Land value tax has had a bit of an airing this year, usually associated with the idea that wealth ought to be taxed more. We are absolutely opposed to the taxation of wealth. Although so-called wealth taxes are in operation abroad, the proposal is unworkable since it fails at the first hurdle - that of definition. What is wealth? Does it include pictures on the wall, jewellery in bedside tables or forgotten treasures in the loft? How does one value, for example, a racehorse? And if racehorses are exempt from the wealth tax because valuation is considered too difficult, then it does not take too much imagination to predict that millionaires will invest in lots of racehorses in order to enjoy the exemption. A mansion tax could also give a boost to the horse industry as millionaire owners might be able to convert their west wings to stables (in the best of taste, naturally, to satisfy English Heritage), so as to bring their properties below the threshold.

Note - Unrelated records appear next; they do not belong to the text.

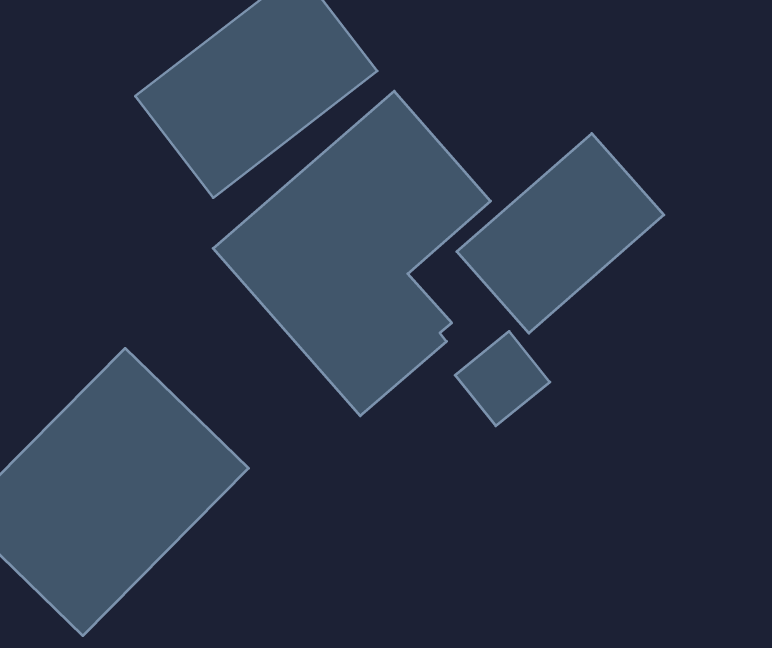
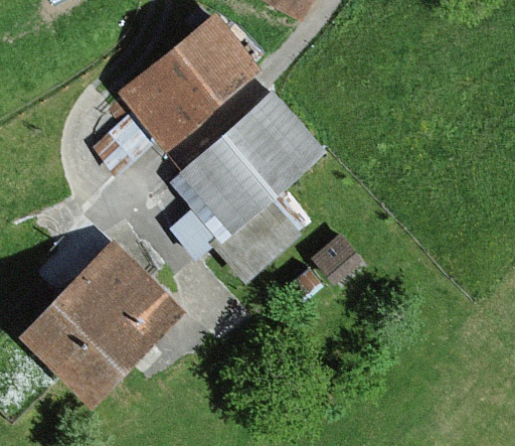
building: [457,133,664,333] -> none

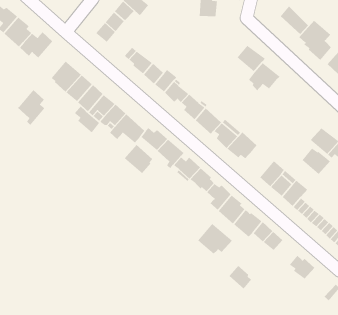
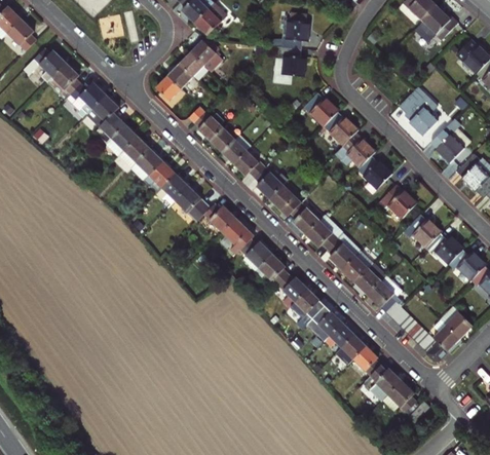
building: [280,5,309,35] -> none
building: none -> [300,92,338,126]
building: none -> [356,155,390,189]
building: [17,89,45,126] -> [85,96,119,139]
building: [74,105,100,134] -> none
building: [124,144,153,174] -> none
building: [301,148,331,175] -> [380,185,415,218]
building: none -> [327,237,355,270]
building: [197,223,233,254] -> none
building: [229,265,252,290] -> [354,346,382,376]
building: none -> [385,381,418,414]

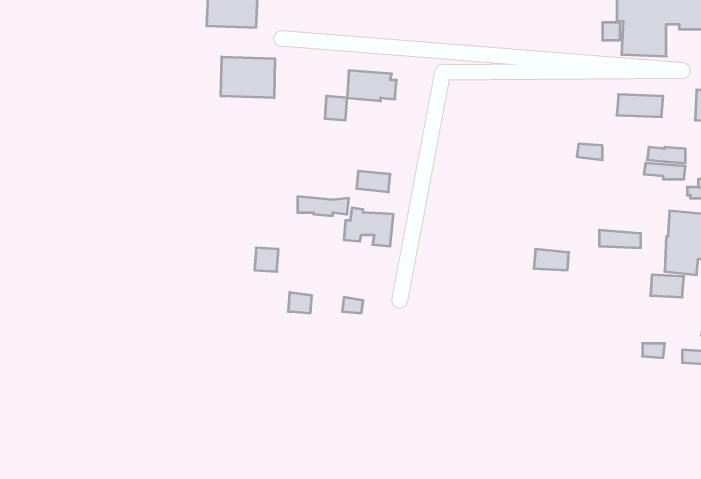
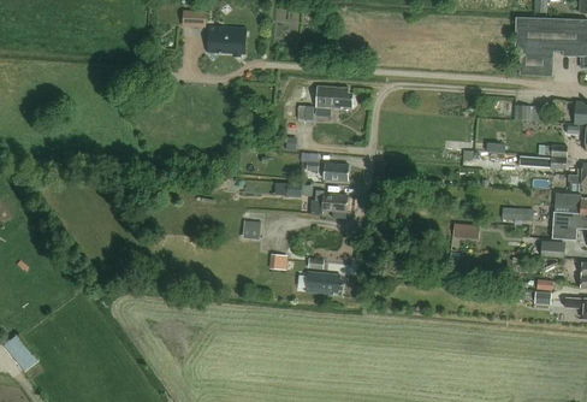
building: [221,57,275,98] -> none
building: none -> [302,272,338,294]

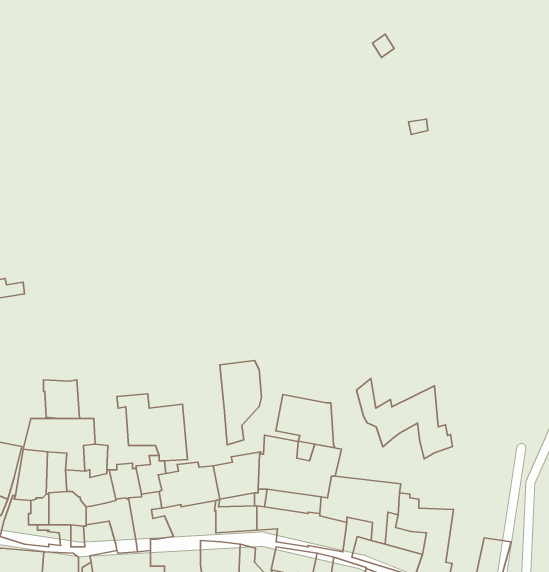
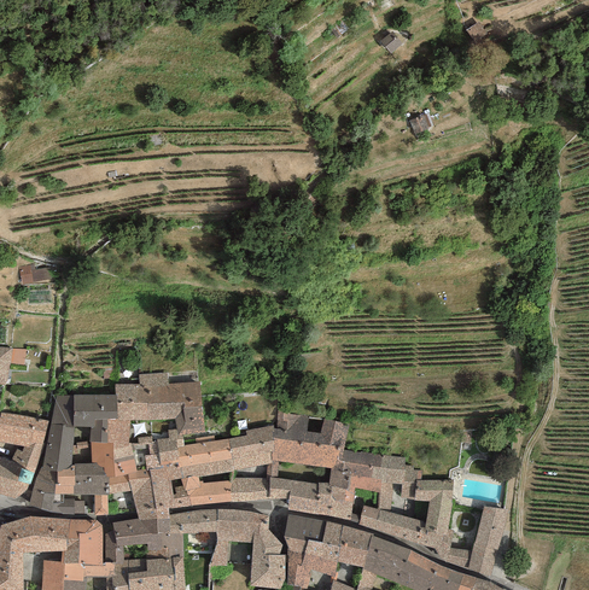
building: [220,361,262,445] -> none
building: [357,378,452,459] -> none
building: [44,380,80,418] -> [115,384,148,420]
building: [276,395,335,448] -> none
building: none -> [180,475,231,506]
building: none -> [169,509,216,533]

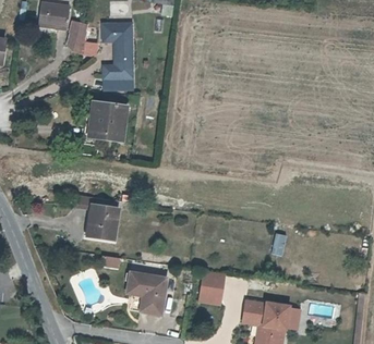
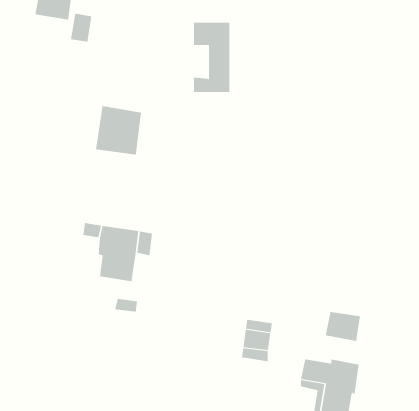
building: [98,26,128,82] -> [193,22,230,92]
building: none -> [325,311,360,342]
building: [124,269,165,312] -> none

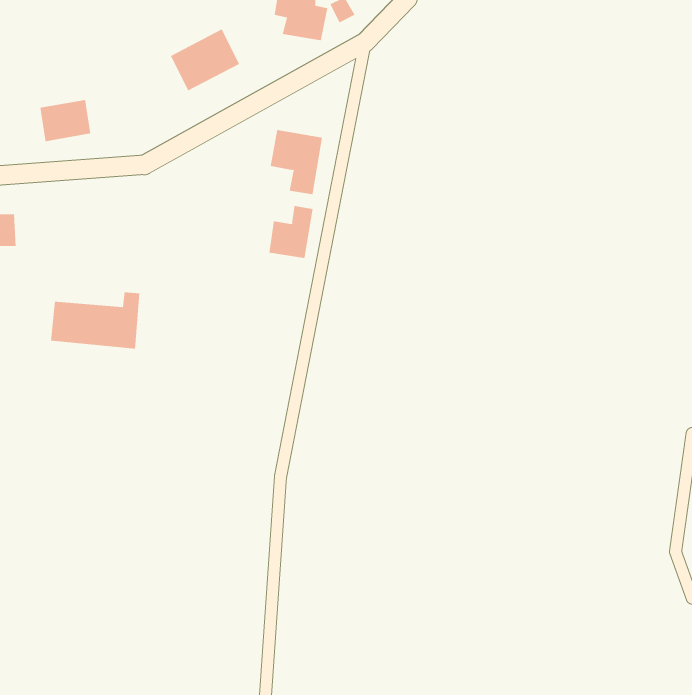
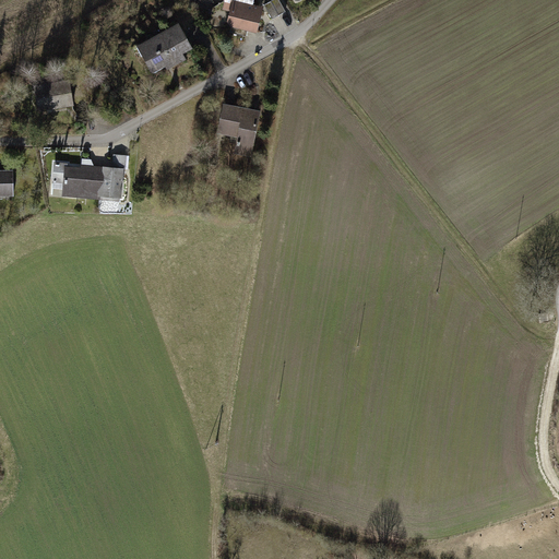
building: [269,205,313,259] -> none
building: [50,292,140,349] -> [51,155,123,201]

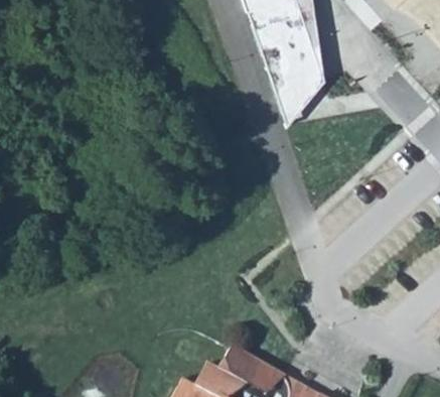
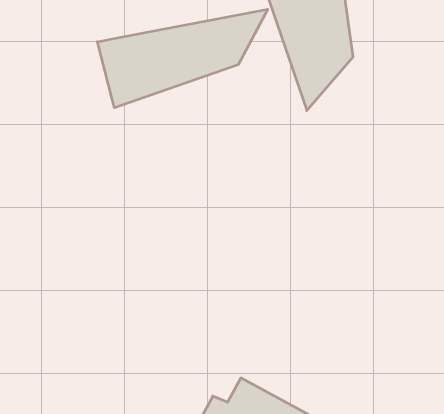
building: none -> [97,9,268,108]

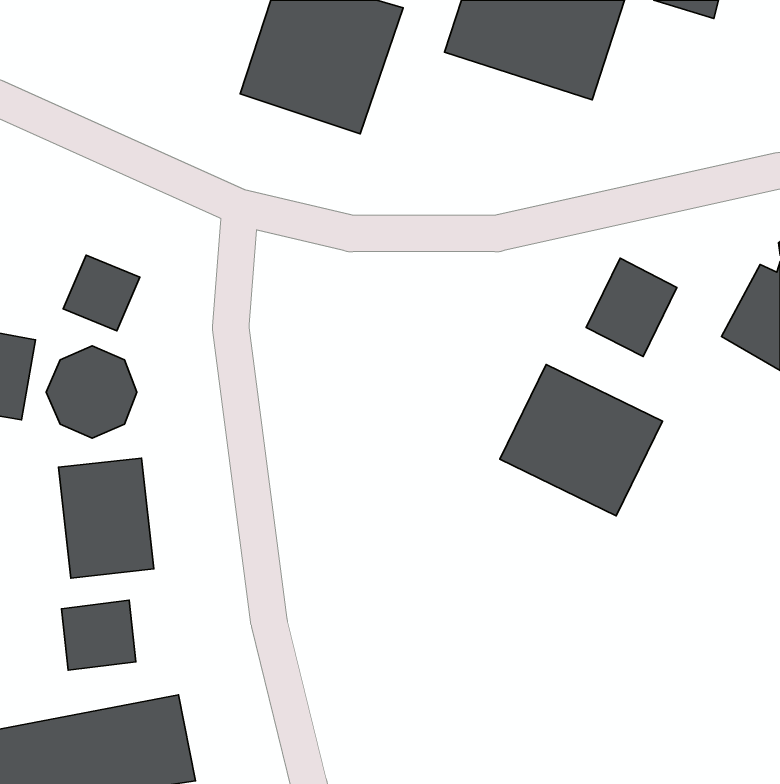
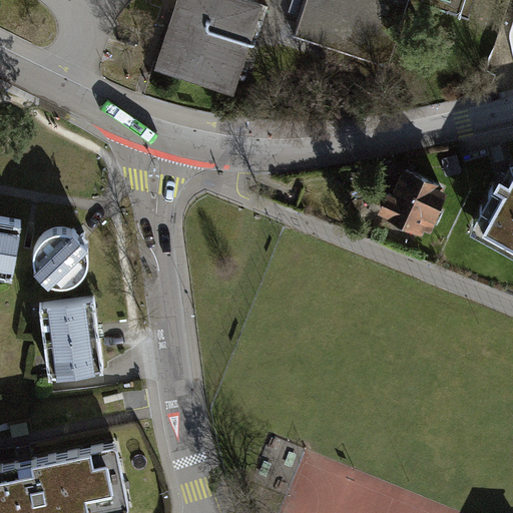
building: [63,255,140,331] -> none
building: [500,364,662,516] -> none
building: [61,600,136,670] -> none

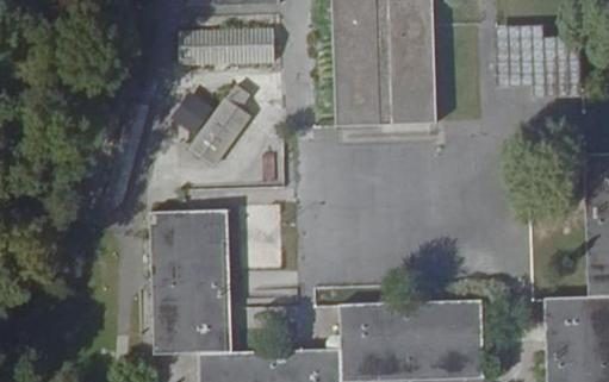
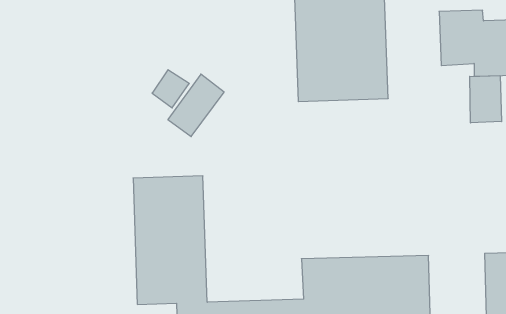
building: [180,27,274,65] -> none
building: none -> [470,76,502,123]

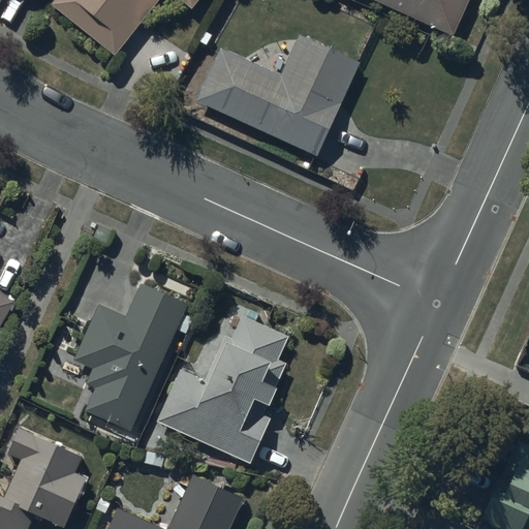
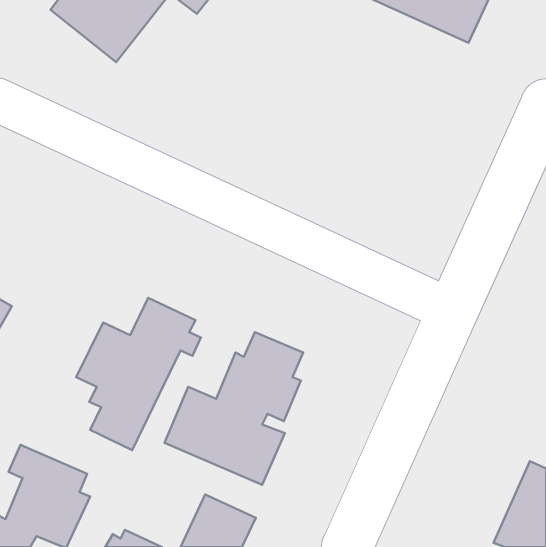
building: [193,29,355,149] -> none

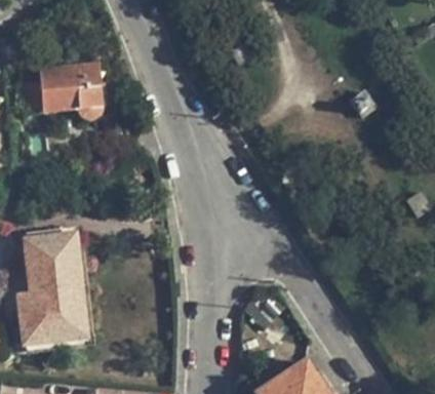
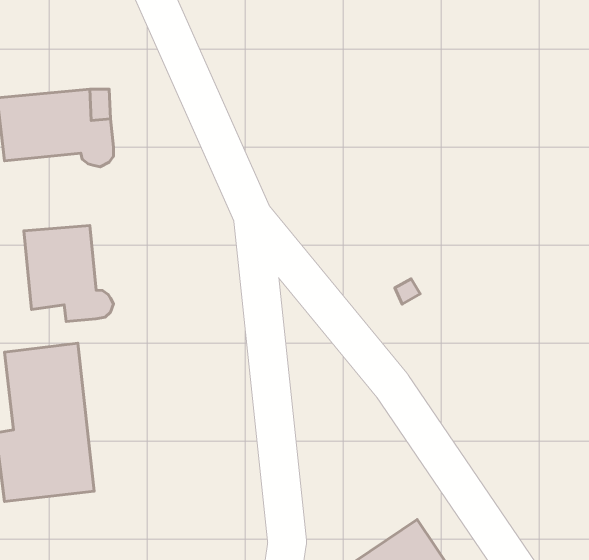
building: none -> [24,225,113,321]

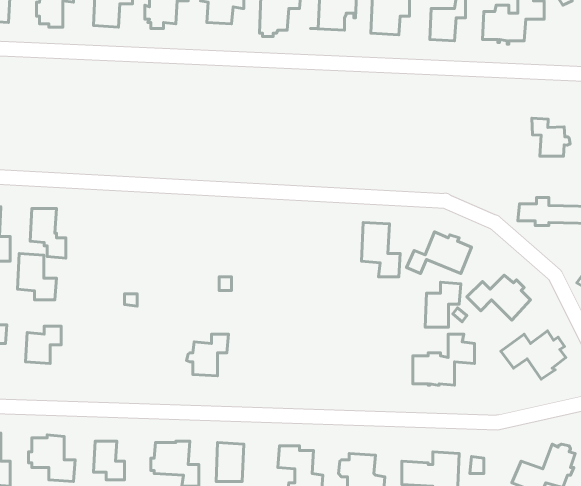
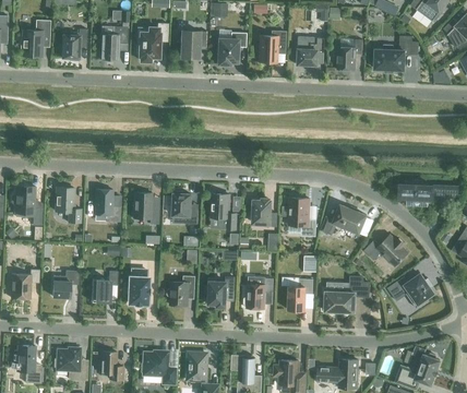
building: [532,118,570,156] -> none
building: none -> [172,191,199,224]
building: none -> [133,192,159,224]
building: none -> [211,194,237,229]
building: none -> [250,199,277,226]
building: [18,253,56,300] -> [94,189,121,222]
building: [425,282,461,327] -> [288,278,313,310]
building: none -> [124,270,148,303]
building: none -> [91,271,118,301]
building: none -> [205,277,235,307]
building: none -> [243,278,273,309]

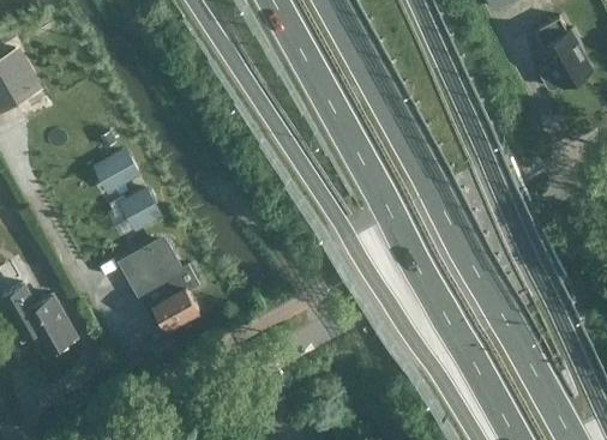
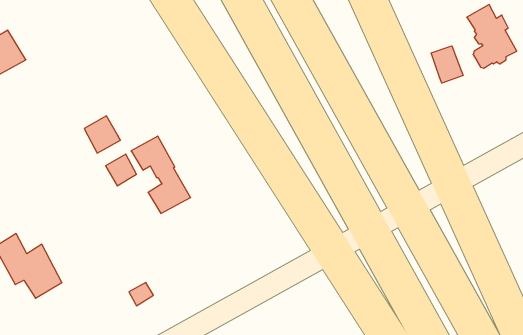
building: none -> [431,46,463,83]
building: [132,241,199,329] -> [131,136,191,214]

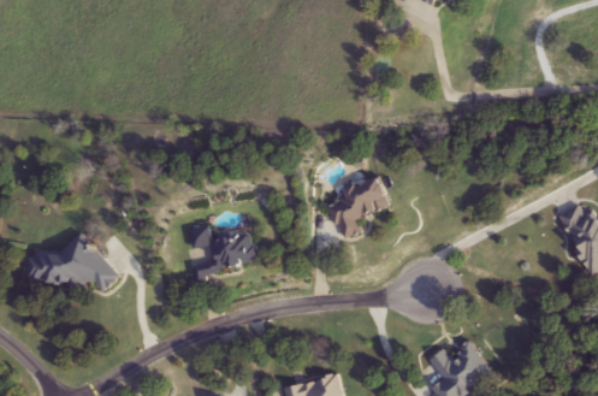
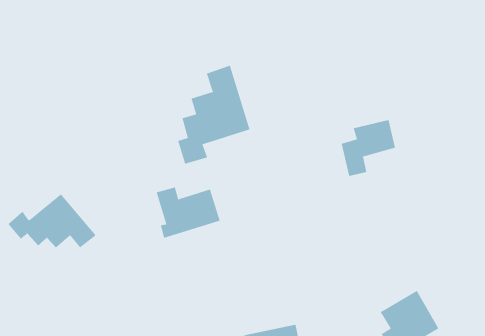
building: none -> [177,65,250,165]
building: [326,176,386,238] -> [341,119,396,177]

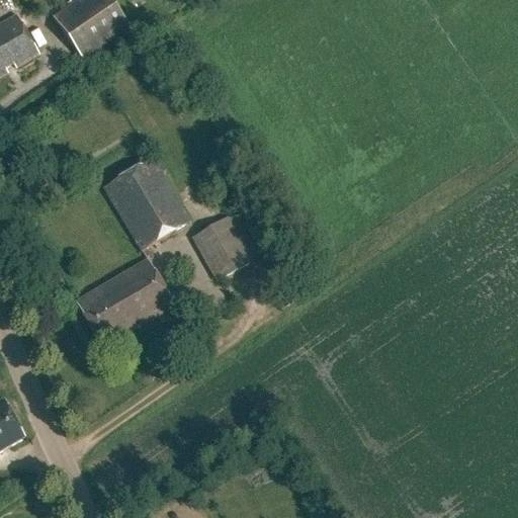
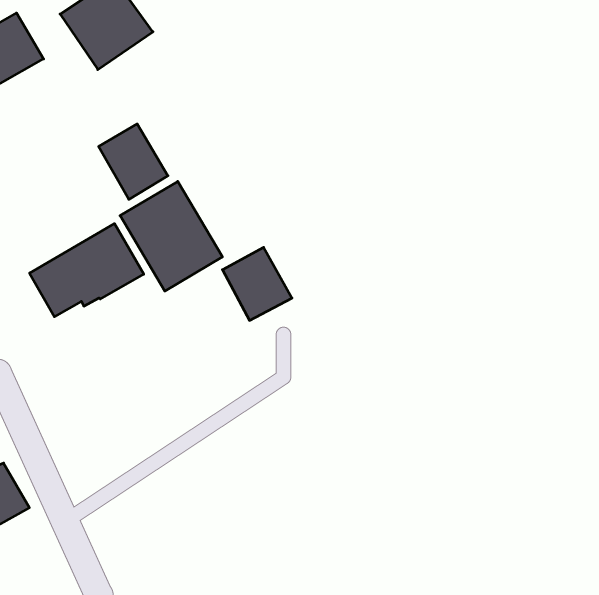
building: none -> [99,124,168,199]
building: [74,257,172,337] -> [30,224,144,317]

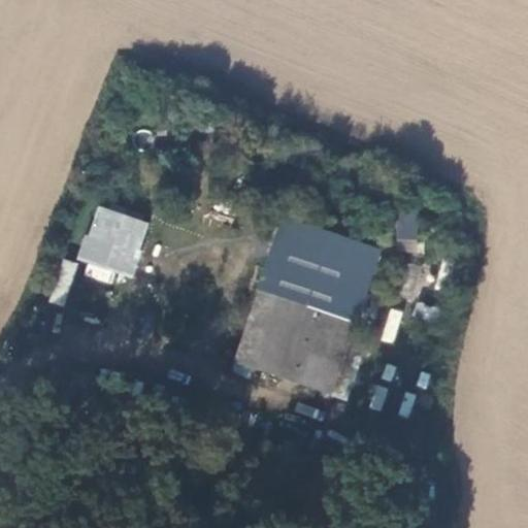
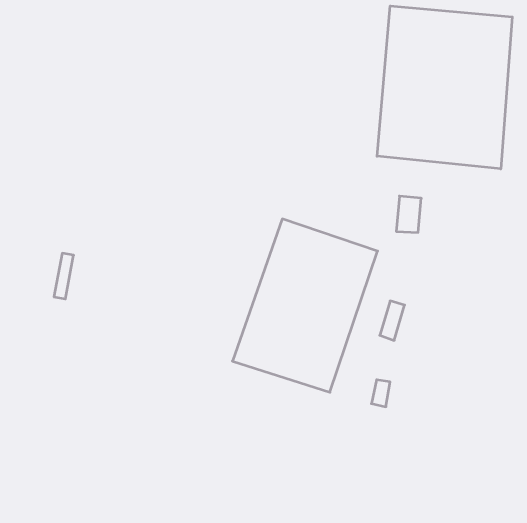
building: none -> [377,6,512,169]
building: [89,209,139,272] -> none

Some LVT advocates have promoted confusion by advocating that the tax should be levied on capital values, which makes it look as if it is some kind of wealth tax. It is not. LVT is a tax on a revenue stream, not a wealth tax. The selling price of land titles is a derivative value. To levy LVT on these selling prices is to give out the wrong message - it makes people think they are paying a tax on their wealth. Land is not wealth, but that land ownership is a claim on wealth - a subtle but crucial difference.
To be an effective source of revenue, land value tax must be about 30% of rental value at the outset. This is between 1% and 1.5% of selling prices, and that is part of the difficulty.
- First, selling prices include an element of hope value.
- Second, a tax on selling prices is "lumpy" because it is a percentage of a large figure - small variations in the tax rate produce large differences in both the amounts payable and in the yield.
- Third, it is a tax on a value which cannot be realised except on sale, and therefore unfair in principle. (unlike a tax on rental values which can either be realised immediately or are an imputed income).
- Fourth, the tax results in a reduction in the capital value of land, and so to tax it is like sawing oneself off the log one is sitting on.
Capital values or annual valuesThis is probably one reason why LVT - when levied on selling prices - is always fought hard over even when it is in operation. It is perceived as unfair because in a sense it actually is unfair - it is the rental value that is constantly being sustained by the community, day by day. That is the value we want to tax. Not the hope values built into speculative expectations, reflected in the price of land titles, of what will happen to this rental income stream in the future.
If one is starting LVT from scratch, or where existing property taxes are on annual values, as in the UK, why use selling prices for the assessment when they are a derivative and secondary value?